Your instructions: In the records below, find the line with "City, Missouri (2005)." and the line with "Orlando, Florida (2003).". Print both exactly, along with every line between them, and no other line.

Extracted entries:
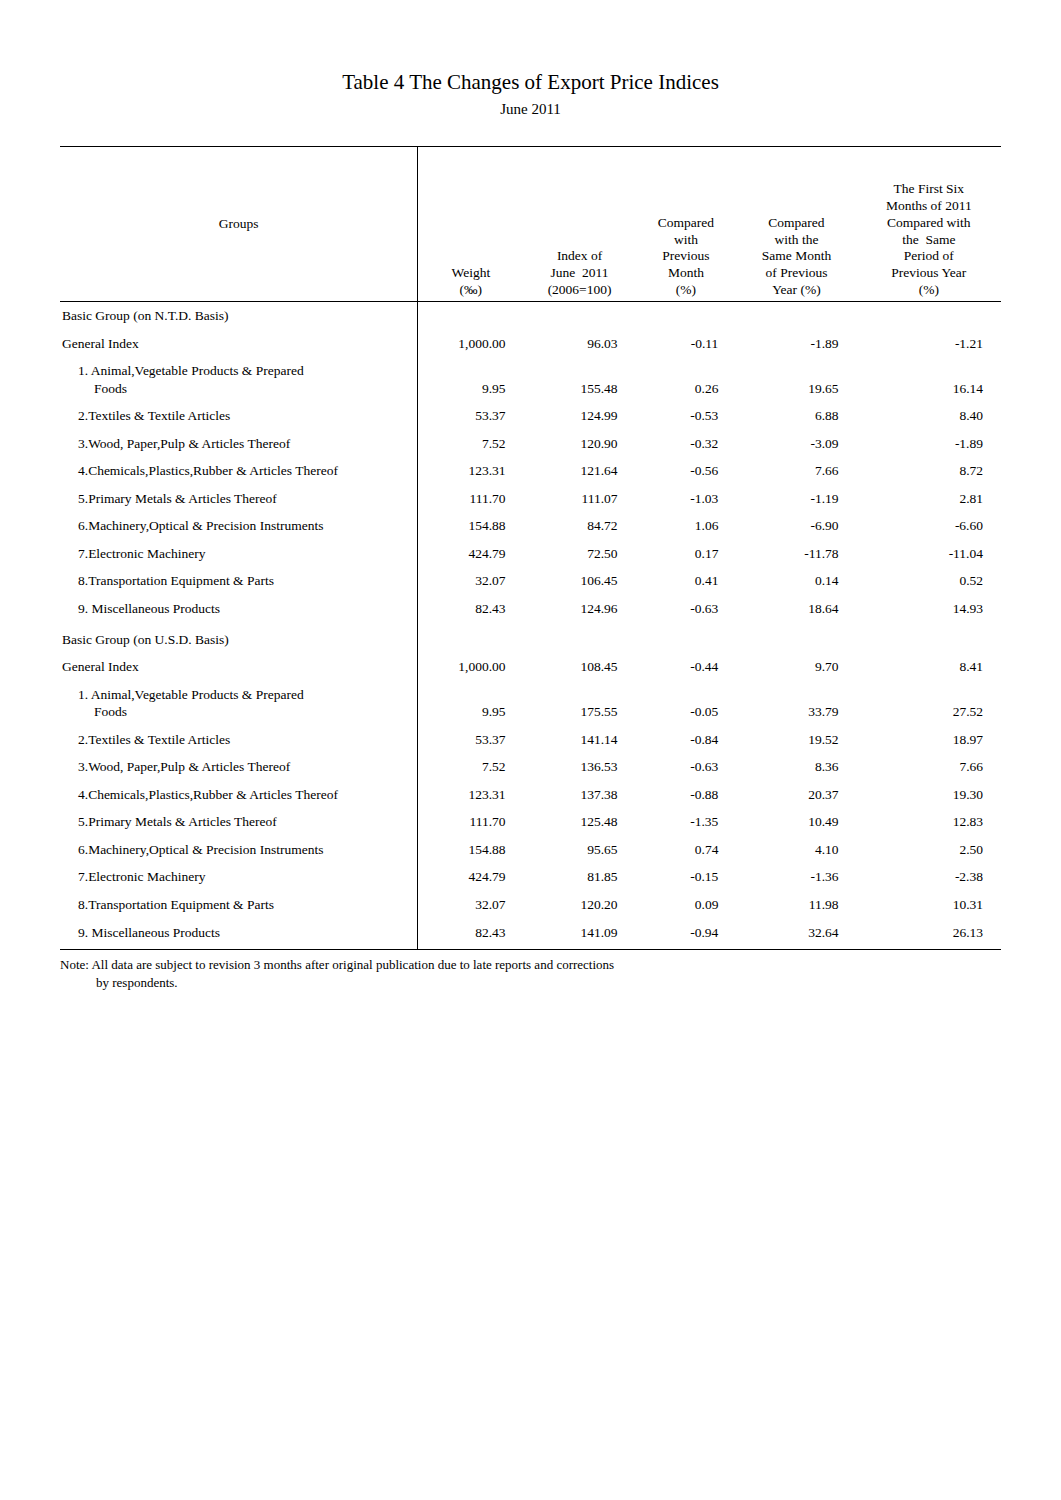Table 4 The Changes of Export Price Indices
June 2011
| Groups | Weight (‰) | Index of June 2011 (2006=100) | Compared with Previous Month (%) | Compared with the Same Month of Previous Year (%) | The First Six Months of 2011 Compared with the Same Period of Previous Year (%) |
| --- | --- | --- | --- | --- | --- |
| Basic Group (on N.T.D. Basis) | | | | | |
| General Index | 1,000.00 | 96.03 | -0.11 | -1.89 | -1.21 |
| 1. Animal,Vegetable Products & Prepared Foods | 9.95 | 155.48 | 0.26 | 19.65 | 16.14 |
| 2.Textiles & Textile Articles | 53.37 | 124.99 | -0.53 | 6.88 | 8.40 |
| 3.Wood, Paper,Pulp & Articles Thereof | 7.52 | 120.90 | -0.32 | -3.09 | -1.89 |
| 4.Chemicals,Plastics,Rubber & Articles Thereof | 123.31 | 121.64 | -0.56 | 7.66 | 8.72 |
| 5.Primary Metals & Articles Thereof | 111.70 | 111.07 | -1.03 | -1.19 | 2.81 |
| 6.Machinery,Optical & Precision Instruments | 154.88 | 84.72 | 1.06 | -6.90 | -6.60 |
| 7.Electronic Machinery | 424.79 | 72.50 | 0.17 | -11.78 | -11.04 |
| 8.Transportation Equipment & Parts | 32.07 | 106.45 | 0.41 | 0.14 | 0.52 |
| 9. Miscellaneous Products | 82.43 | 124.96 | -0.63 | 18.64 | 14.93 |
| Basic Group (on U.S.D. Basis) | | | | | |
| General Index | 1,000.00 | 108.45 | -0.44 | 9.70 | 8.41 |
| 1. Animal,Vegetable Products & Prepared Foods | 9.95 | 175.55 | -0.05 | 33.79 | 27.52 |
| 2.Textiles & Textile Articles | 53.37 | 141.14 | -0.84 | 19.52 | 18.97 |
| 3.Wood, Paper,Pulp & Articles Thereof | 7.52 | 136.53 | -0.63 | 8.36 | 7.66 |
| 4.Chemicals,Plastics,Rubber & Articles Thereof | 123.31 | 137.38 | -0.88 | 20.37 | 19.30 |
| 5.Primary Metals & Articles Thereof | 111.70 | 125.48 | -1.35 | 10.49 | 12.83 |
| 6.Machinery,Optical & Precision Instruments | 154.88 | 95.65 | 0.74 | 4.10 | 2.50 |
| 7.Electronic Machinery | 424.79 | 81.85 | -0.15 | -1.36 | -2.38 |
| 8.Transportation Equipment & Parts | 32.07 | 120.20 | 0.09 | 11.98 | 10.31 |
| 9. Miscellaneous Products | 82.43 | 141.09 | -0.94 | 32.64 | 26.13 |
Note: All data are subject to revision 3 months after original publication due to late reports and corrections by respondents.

==

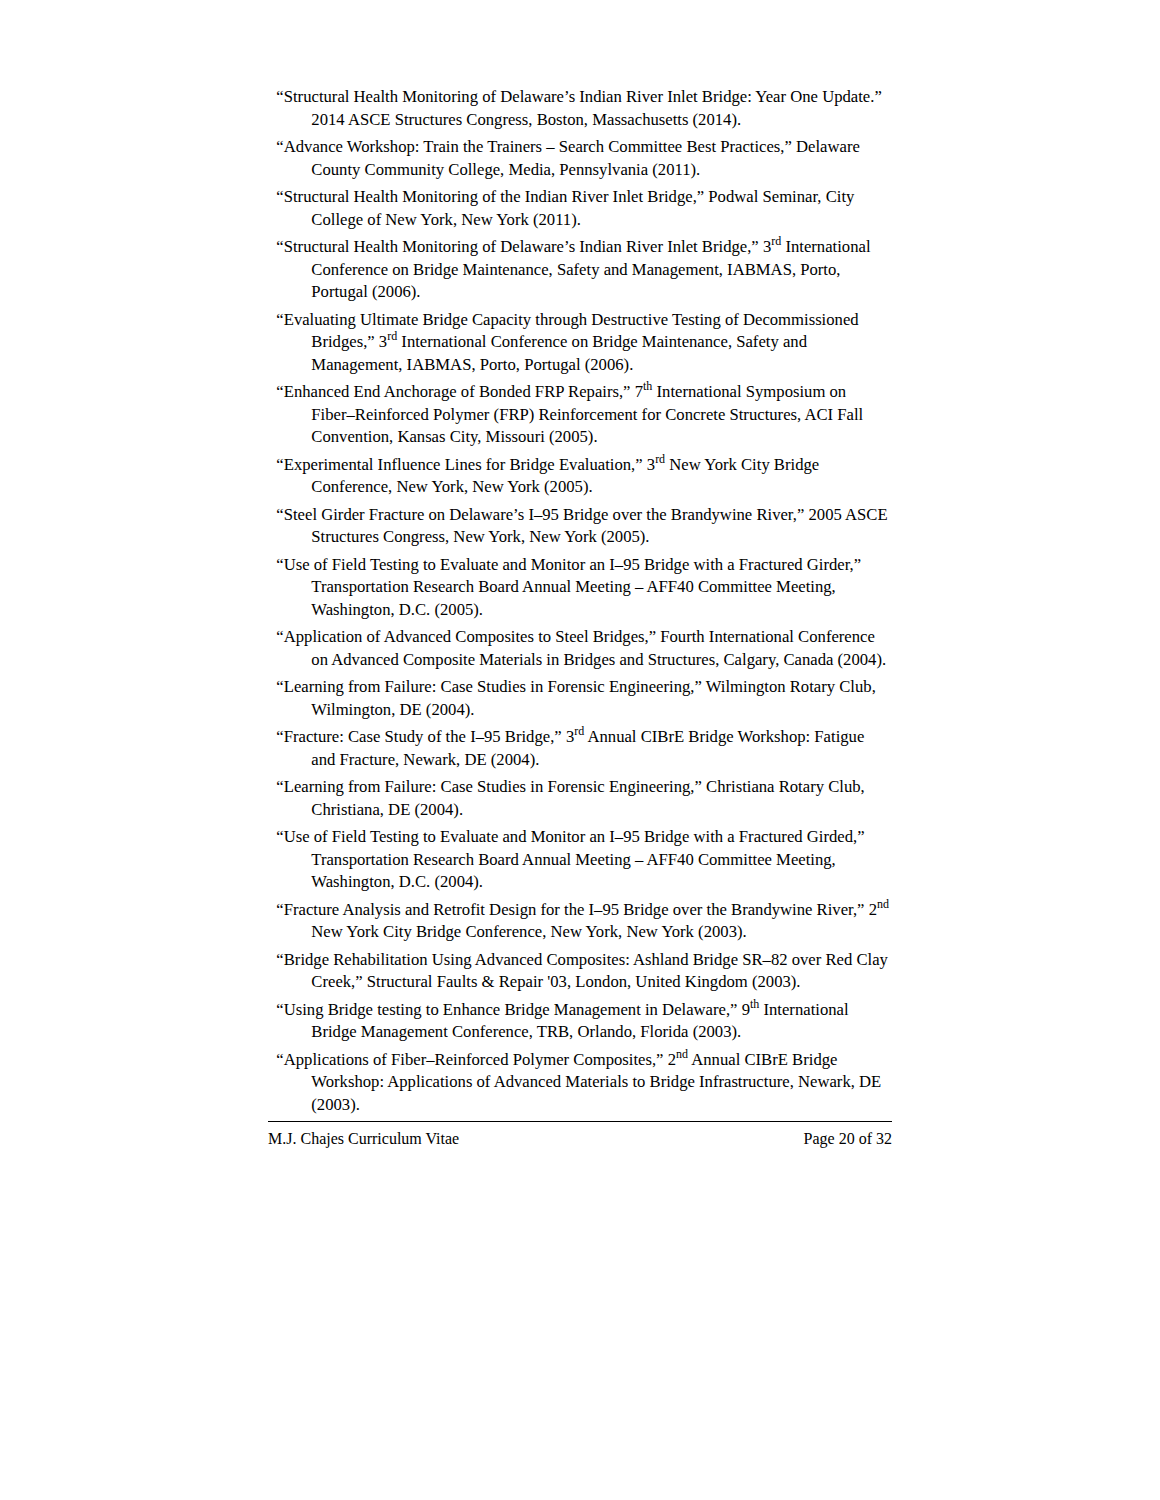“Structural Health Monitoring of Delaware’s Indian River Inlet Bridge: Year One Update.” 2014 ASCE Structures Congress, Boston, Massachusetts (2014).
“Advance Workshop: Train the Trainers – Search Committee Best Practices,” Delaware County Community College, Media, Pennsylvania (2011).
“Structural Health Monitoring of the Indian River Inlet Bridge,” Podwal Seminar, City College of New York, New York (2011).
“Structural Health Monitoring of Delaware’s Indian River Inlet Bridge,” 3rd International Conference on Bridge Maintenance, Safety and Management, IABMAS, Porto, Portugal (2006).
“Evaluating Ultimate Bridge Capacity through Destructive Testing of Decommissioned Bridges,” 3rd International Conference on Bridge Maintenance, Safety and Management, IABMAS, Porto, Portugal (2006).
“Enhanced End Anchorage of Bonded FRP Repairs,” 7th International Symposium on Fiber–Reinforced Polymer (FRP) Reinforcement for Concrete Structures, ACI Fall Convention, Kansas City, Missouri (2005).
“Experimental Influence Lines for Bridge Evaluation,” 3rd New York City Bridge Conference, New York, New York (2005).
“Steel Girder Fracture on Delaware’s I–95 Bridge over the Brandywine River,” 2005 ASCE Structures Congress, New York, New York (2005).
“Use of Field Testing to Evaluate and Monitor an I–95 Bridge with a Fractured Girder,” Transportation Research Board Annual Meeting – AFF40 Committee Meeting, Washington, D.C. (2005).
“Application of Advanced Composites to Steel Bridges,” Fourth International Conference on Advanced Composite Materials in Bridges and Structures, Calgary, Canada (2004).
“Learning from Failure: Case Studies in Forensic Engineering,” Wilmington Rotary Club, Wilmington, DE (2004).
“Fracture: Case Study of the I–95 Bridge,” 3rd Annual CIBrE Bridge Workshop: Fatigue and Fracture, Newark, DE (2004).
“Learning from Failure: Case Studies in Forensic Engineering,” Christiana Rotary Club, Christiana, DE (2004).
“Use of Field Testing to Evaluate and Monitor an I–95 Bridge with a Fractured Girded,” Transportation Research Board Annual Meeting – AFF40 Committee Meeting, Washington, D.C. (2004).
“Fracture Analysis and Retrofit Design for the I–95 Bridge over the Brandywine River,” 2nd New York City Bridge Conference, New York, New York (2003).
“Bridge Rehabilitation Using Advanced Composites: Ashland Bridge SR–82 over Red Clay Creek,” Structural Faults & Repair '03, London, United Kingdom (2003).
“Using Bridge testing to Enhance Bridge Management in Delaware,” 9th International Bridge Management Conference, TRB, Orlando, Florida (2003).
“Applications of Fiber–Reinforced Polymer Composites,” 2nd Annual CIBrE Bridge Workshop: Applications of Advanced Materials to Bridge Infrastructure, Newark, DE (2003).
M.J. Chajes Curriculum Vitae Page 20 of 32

Expected answer:
“Enhanced End Anchorage of Bonded FRP Repairs,” 7th International Symposium on Fiber–Reinforced Polymer (FRP) Reinforcement for Concrete Structures, ACI Fall Convention, Kansas City, Missouri (2005).
“Experimental Influence Lines for Bridge Evaluation,” 3rd New York City Bridge Conference, New York, New York (2005).
“Steel Girder Fracture on Delaware’s I–95 Bridge over the Brandywine River,” 2005 ASCE Structures Congress, New York, New York (2005).
“Use of Field Testing to Evaluate and Monitor an I–95 Bridge with a Fractured Girder,” Transportation Research Board Annual Meeting – AFF40 Committee Meeting, Washington, D.C. (2005).
“Application of Advanced Composites to Steel Bridges,” Fourth International Conference on Advanced Composite Materials in Bridges and Structures, Calgary, Canada (2004).
“Learning from Failure: Case Studies in Forensic Engineering,” Wilmington Rotary Club, Wilmington, DE (2004).
“Fracture: Case Study of the I–95 Bridge,” 3rd Annual CIBrE Bridge Workshop: Fatigue and Fracture, Newark, DE (2004).
“Learning from Failure: Case Studies in Forensic Engineering,” Christiana Rotary Club, Christiana, DE (2004).
“Use of Field Testing to Evaluate and Monitor an I–95 Bridge with a Fractured Girded,” Transportation Research Board Annual Meeting – AFF40 Committee Meeting, Washington, D.C. (2004).
“Fracture Analysis and Retrofit Design for the I–95 Bridge over the Brandywine River,” 2nd New York City Bridge Conference, New York, New York (2003).
“Bridge Rehabilitation Using Advanced Composites: Ashland Bridge SR–82 over Red Clay Creek,” Structural Faults & Repair '03, London, United Kingdom (2003).
“Using Bridge testing to Enhance Bridge Management in Delaware,” 9th International Bridge Management Conference, TRB, Orlando, Florida (2003).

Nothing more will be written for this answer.